Whatever appears in the records should be given again exactly, down to the last mark.

* _Excerpts from a dataset_:
━━━━━━━━
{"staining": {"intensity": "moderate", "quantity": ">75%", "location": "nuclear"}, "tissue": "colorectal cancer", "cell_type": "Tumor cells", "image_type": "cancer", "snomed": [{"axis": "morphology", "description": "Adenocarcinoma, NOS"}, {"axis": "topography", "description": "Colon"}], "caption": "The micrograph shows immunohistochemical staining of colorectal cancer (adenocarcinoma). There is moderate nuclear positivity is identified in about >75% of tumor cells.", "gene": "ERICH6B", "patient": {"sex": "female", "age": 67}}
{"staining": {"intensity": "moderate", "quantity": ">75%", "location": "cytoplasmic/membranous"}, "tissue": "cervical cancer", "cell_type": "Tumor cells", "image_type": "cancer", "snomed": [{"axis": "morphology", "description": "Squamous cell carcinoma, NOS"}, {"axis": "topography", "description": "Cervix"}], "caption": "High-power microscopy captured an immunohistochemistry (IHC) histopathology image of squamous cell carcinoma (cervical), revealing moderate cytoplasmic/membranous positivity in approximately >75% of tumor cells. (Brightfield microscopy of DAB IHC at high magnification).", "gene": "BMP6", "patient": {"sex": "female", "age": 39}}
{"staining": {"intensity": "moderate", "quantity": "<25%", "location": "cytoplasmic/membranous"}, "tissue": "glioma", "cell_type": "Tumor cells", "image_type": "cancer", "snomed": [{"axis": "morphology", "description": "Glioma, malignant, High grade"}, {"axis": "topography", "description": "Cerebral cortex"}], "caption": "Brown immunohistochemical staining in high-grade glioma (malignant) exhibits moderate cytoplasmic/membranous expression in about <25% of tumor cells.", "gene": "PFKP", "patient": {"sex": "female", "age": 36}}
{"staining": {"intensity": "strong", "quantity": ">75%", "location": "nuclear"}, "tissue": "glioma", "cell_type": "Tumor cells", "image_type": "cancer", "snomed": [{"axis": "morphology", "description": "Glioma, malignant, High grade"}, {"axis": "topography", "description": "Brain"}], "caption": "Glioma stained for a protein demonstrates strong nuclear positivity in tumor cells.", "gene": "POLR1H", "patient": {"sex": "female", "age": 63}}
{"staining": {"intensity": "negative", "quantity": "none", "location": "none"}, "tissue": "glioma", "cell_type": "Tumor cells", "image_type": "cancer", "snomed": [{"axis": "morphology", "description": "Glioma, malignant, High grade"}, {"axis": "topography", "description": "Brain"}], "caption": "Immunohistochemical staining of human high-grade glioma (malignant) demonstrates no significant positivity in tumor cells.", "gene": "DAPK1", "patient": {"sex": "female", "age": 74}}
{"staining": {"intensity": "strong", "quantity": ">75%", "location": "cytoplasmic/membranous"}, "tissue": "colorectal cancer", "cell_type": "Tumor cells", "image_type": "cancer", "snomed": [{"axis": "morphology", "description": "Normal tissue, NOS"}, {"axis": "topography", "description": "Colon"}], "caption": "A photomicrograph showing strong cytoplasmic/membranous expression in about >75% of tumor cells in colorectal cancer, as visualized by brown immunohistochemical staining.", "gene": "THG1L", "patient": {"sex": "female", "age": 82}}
━━━━━━━━
* _ANSWER SECTION_:
{"staining": {"intensity": "moderate", "quantity": ">75%", "location": "nuclear"}, "tissue": "colorectal cancer", "cell_type": "Tumor cells", "image_type": "cancer", "snomed": [{"axis": "morphology", "description": "Adenocarcinoma, NOS"}, {"axis": "topography", "description": "Colon"}], "caption": "The micrograph shows immunohistochemical staining of colorectal cancer (adenocarcinoma). There is moderate nuclear positivity is identified in about >75% of tumor cells.", "gene": "ERICH6B", "patient": {"sex": "female", "age": 67}}
{"staining": {"intensity": "moderate", "quantity": ">75%", "location": "cytoplasmic/membranous"}, "tissue": "cervical cancer", "cell_type": "Tumor cells", "image_type": "cancer", "snomed": [{"axis": "morphology", "description": "Squamous cell carcinoma, NOS"}, {"axis": "topography", "description": "Cervix"}], "caption": "High-power microscopy captured an immunohistochemistry (IHC) histopathology image of squamous cell carcinoma (cervical), revealing moderate cytoplasmic/membranous positivity in approximately >75% of tumor cells. (Brightfield microscopy of DAB IHC at high magnification).", "gene": "BMP6", "patient": {"sex": "female", "age": 39}}
{"staining": {"intensity": "moderate", "quantity": "<25%", "location": "cytoplasmic/membranous"}, "tissue": "glioma", "cell_type": "Tumor cells", "image_type": "cancer", "snomed": [{"axis": "morphology", "description": "Glioma, malignant, High grade"}, {"axis": "topography", "description": "Cerebral cortex"}], "caption": "Brown immunohistochemical staining in high-grade glioma (malignant) exhibits moderate cytoplasmic/membranous expression in about <25% of tumor cells.", "gene": "PFKP", "patient": {"sex": "female", "age": 36}}
{"staining": {"intensity": "strong", "quantity": ">75%", "location": "nuclear"}, "tissue": "glioma", "cell_type": "Tumor cells", "image_type": "cancer", "snomed": [{"axis": "morphology", "description": "Glioma, malignant, High grade"}, {"axis": "topography", "description": "Brain"}], "caption": "Glioma stained for a protein demonstrates strong nuclear positivity in tumor cells.", "gene": "POLR1H", "patient": {"sex": "female", "age": 63}}
{"staining": {"intensity": "negative", "quantity": "none", "location": "none"}, "tissue": "glioma", "cell_type": "Tumor cells", "image_type": "cancer", "snomed": [{"axis": "morphology", "description": "Glioma, malignant, High grade"}, {"axis": "topography", "description": "Brain"}], "caption": "Immunohistochemical staining of human high-grade glioma (malignant) demonstrates no significant positivity in tumor cells.", "gene": "DAPK1", "patient": {"sex": "female", "age": 74}}
{"staining": {"intensity": "strong", "quantity": ">75%", "location": "cytoplasmic/membranous"}, "tissue": "colorectal cancer", "cell_type": "Tumor cells", "image_type": "cancer", "snomed": [{"axis": "morphology", "description": "Normal tissue, NOS"}, {"axis": "topography", "description": "Colon"}], "caption": "A photomicrograph showing strong cytoplasmic/membranous expression in about >75% of tumor cells in colorectal cancer, as visualized by brown immunohistochemical staining.", "gene": "THG1L", "patient": {"sex": "female", "age": 82}}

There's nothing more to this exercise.